Lawmakers Demand Internal Documents From WWF In Human Rights Probe Following BuzzFeed News Investigation

“Questions remain regarding the extent to which WWF was aware that entities it funded and equipped may have committed a wide range of human rights abuses."

Senior American lawmakers are demanding a wide range of internal documents from the World Wide Fund for Nature’s US branch as they continue to investigate whether the US government has bankrolled anti-poaching guards who have committed human rights abuses.

In March, a BuzzFeed News investigation found that the world’s leading conservation charity funds, equips, and works directly with paramilitary forces that have tortured and killed people in national parks across Asia and Africa. WWF launched an “independent review” in response to the revelations.

Since then, the House Committee on Natural Resources has been examining whether taxpayer money has gone to any of these forces.

The committee has already sought documents from the Department of the Interior, which partners with WWF at a park where the charity was warned of “frightening” abuses.

Now, in a letter sent Monday, the committee is asking WWF-US to hand over internal human rights reports, as well as manuals showing how the charity trains its staff to protect indigenous people at parks around the world.

The information WWF has shared so far — including at an April 9 “preliminary meeting” between committee staff and charity representatives — has not been sufficient to answer all of its queries, according to the letter, which was signed by the committee’s Democratic chair, Rep. Raúl Grijalva, and ranking Republican, Rep. Rob Bishop.

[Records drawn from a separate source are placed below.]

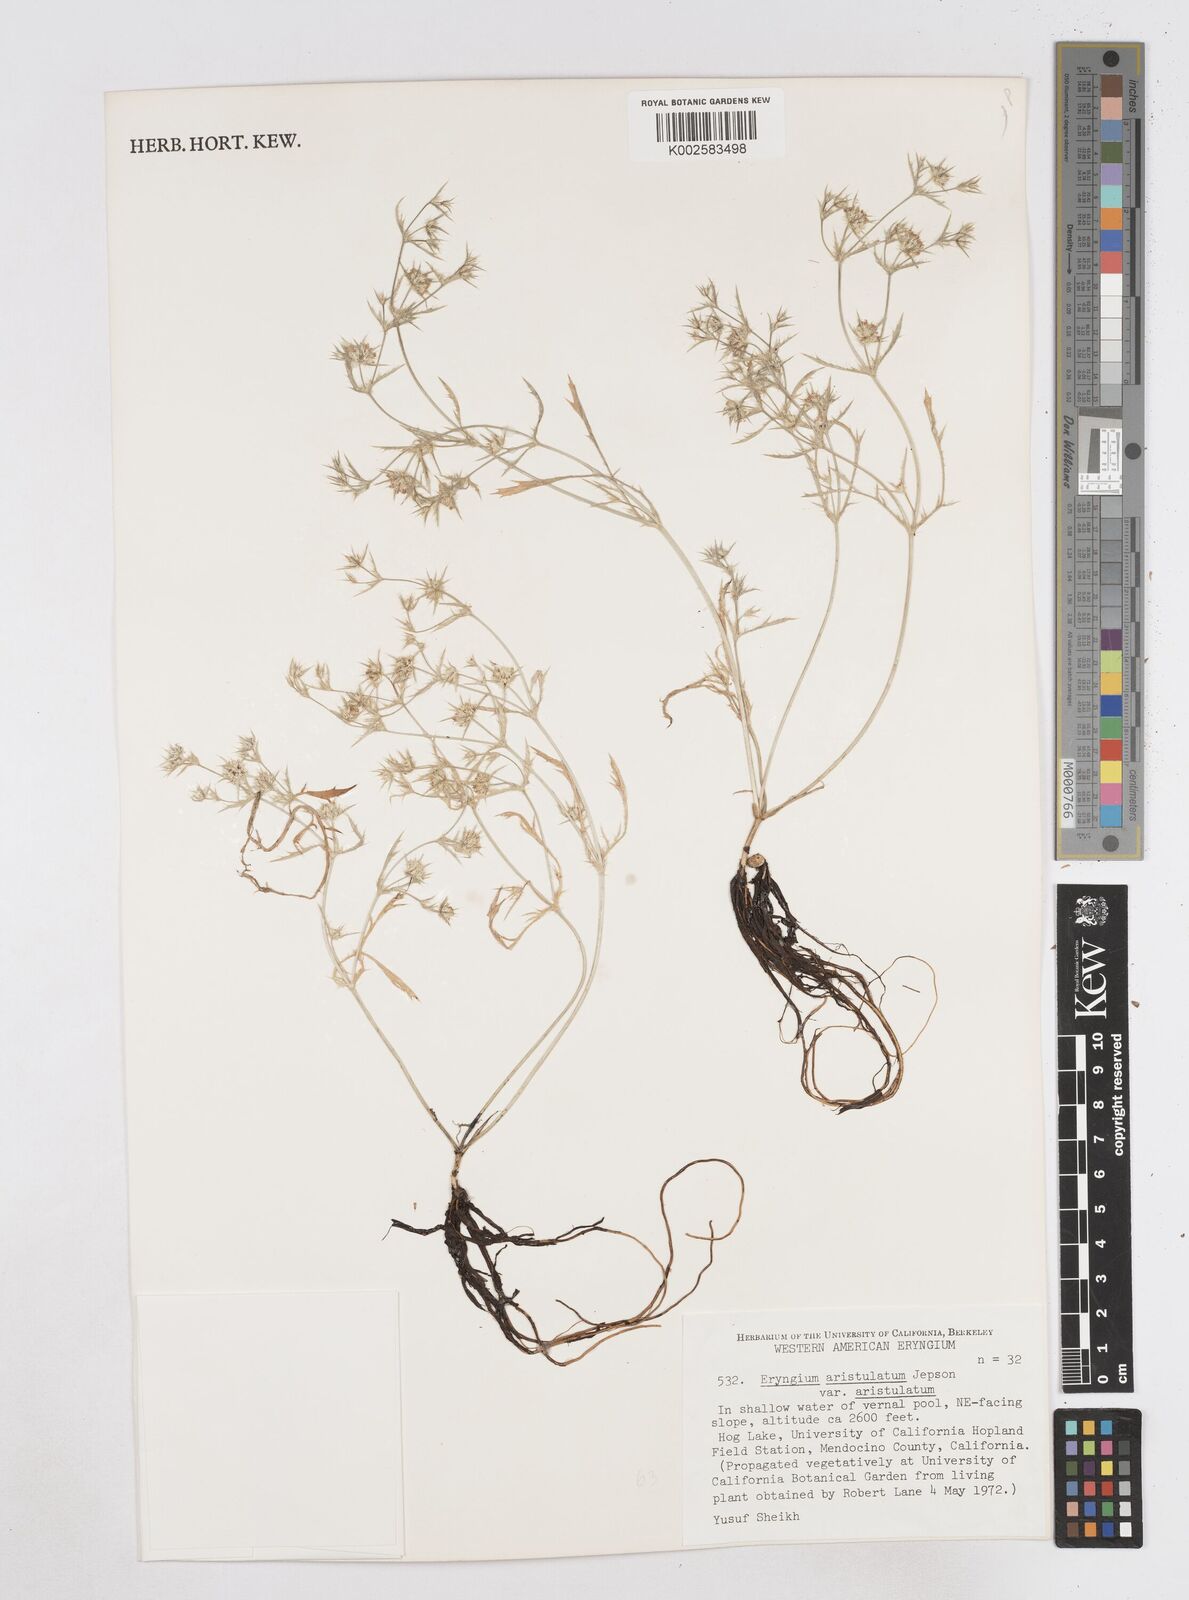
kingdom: Plantae
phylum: Tracheophyta
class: Magnoliopsida
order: Apiales
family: Apiaceae
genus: Eryngium
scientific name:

“Questions remain regarding the extent to which WWF was aware that entities it funded and equipped may have committed a wide range of human rights abuses, actions that were taken to prevent them, and what must be done to prevent them in the future,” the letter read.

The committee wants documents showing how much money WWF has received from the US government for anti-poaching efforts in the past two decades. It is also seeking material on WWF-US’ relationship with local field offices around the world. The BuzzFeed News investigation raised questions about WWF’s support for park rangers in a half dozen countries in Africa and Asia.

The letter also asks for clarity over how WWF-US interacts with WWF’s international headquarters in Switzerland, which oversee human rights complaints at the charity. WWF-US is a key outpost of the global charity, and 1.2 of WWF’s 5 million members are from the United States.

The committee wants WWF to provide these documents by July 19.

The House inquiry is part of a wave of probes in the United States and Europe in the wake of the BuzzFeed News investigation. The Government Accountability Office, a US federal watchdog, is also conducting a review. And the United Kingdom’s Charity Commission is investigating whether WWF’s UK branch conducts proper due diligence to ensure that the money it sends abroad does not contribute to violence. WWF’s in-country branch in Germany has completed its own internal inquiry, which found that the charity must overhaul its human rights policies.

WWF’s global review is still pending. In April, the charity appointed Navi Pillay, the former United Nations high commissioner for human rights, to chair that inquiry. WWF’s president, Pavan Sukhdev, has promised to take “swift and appropriate action” to address “(a)ny shortcomings uncovered by the review.”